CRADLE: Cradle to Cradle ist für Sie auch eine Frage gesellschaftlicher Dynamik?

Tim Janßen: Ja, das erlebe ich seit zwölf Jahren. Wir müssen Menschen begeistern, an Zukunftslösungen mitzuarbeiten – und zwar nicht mit einem verklärten Blick auf die Zukunft, sondern mit dem, was praktisch einfach heute funktioniert. Ich glaube, diese Begeisterung ist deutlich nachhaltiger als graue Theorie. Mir ist wichtig, dass wir als Gesellschaft alle Gelegenheiten ergreifen, um unsere Herausforderung zu bewältigen. Und Freude daran haben, Teil dieser Veränderung zu sein. Dies ist ein wesentlicher Teil unserer Aufgabe. Es ist uns wichtig, möglichst viele Akteure dazu einzuladen, gerade auch die, die vielleicht heute noch nicht unserer Meinung sind. Mit ihnen wollen wir in einen Austausch zu kommen.

CRADLE: Sehen Sie sich mit Ihrer Organisation damit auch als Mutmacher?

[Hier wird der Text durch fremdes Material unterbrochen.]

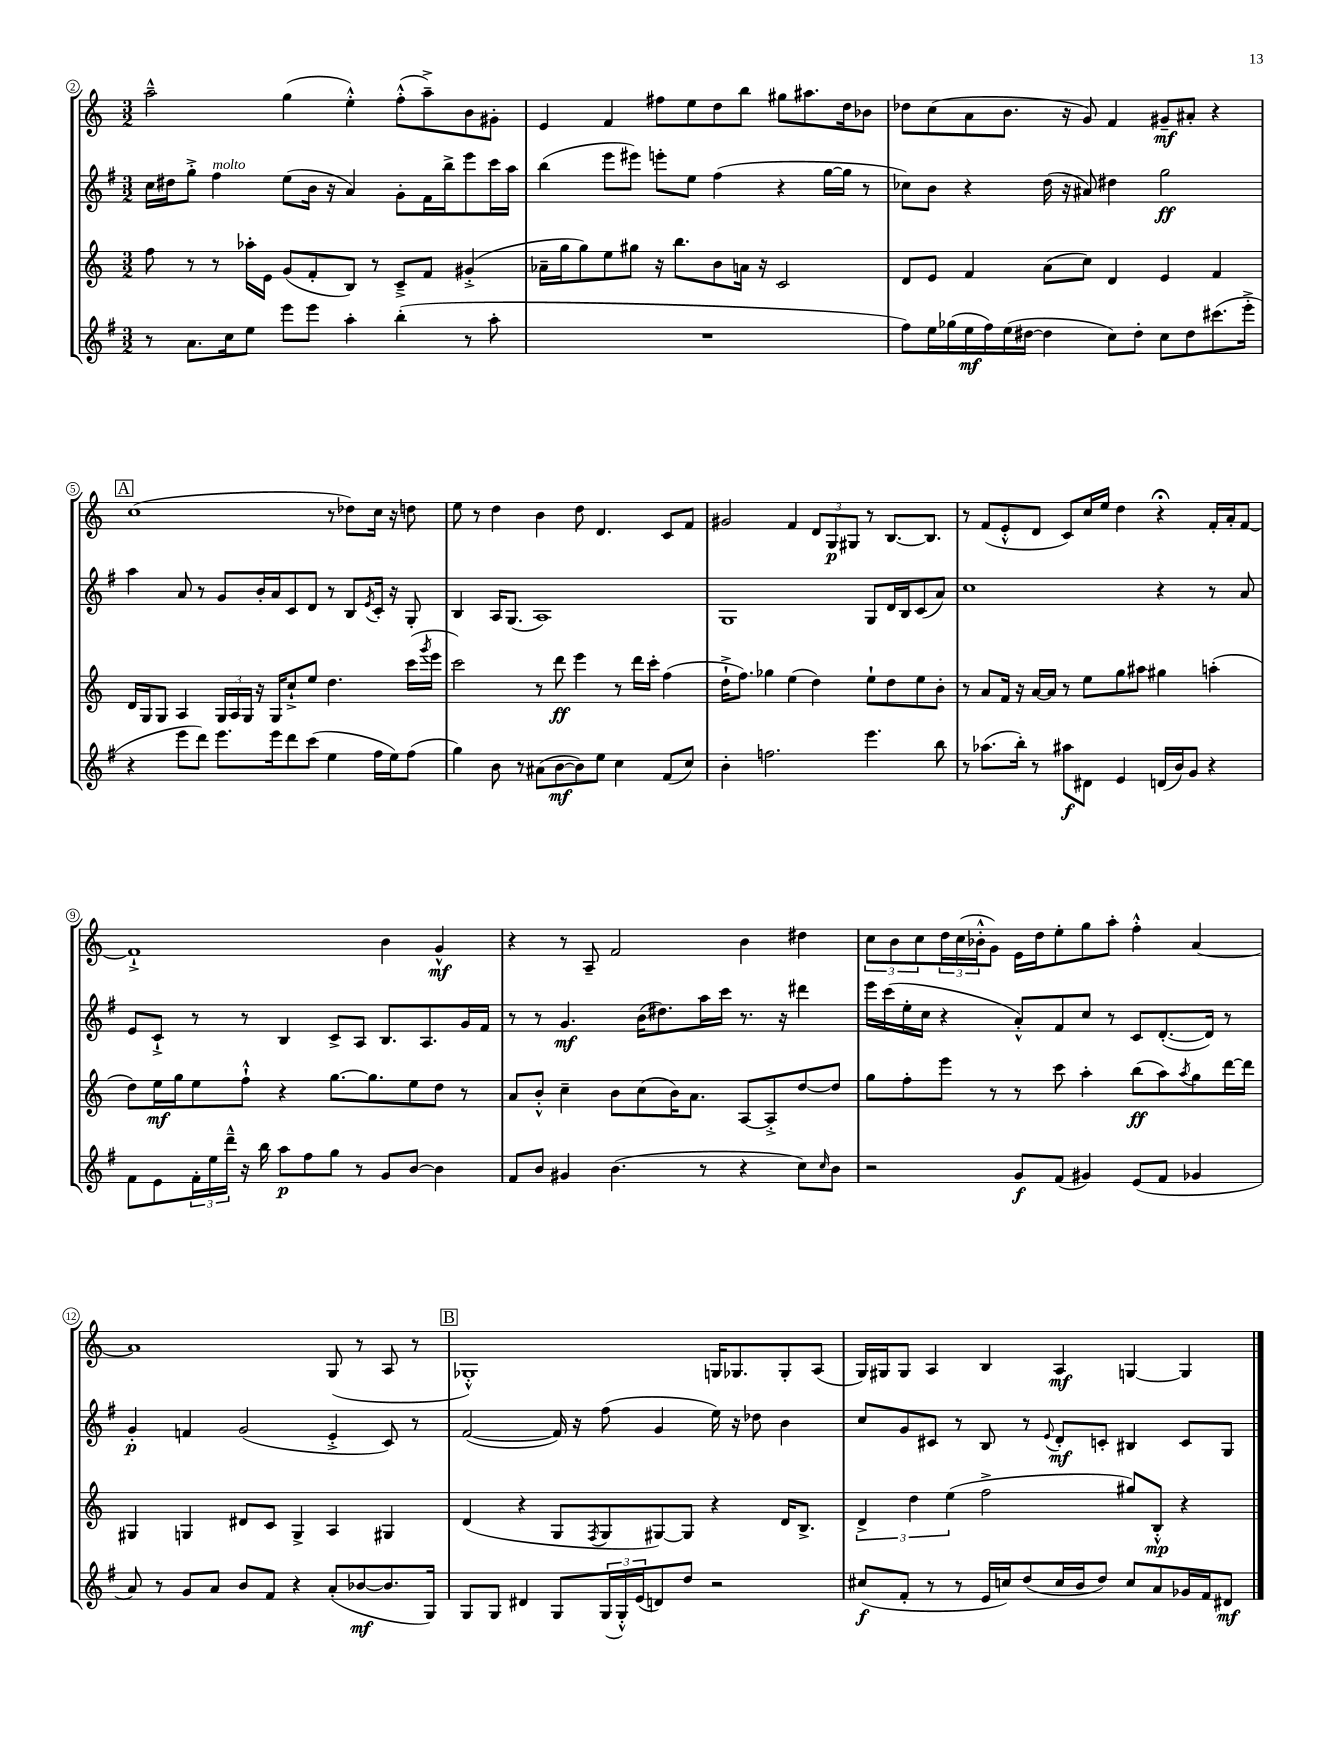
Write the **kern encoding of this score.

Tim Janßen: Ich glaube, dass wir alles dafür tun müssen, auch gesellschaftlich, diese Einladung an unsere Innovationskraft auszusprechen. Dass wir alles dafür tun müssen, um unsere Chancen aufzuzeigen und uns als Nützlinge statt als Schädlinge zu begreifen. Wir leben aktuell in einem Umbruch, der erheblich ist. Doch wir haben guten Grund, mit Mut und Zuversicht auf unsere Handlungskraft zu blicken. Wir brauchen die Freude an einer positiven Gestaltung unserer Welt. Wir müssen Menschen dafür motivieren und sie auch mitnehmen auf diese Reise. Ja, ich glaube, das hat dann auch ganz viel mit anderen Themen zu tun, die uns gerade bewegen. Seien es die Themen Demokratie, Globalisierung, internationale Zusammenarbeit oder eben auch die Klimaveränderung vor Ort.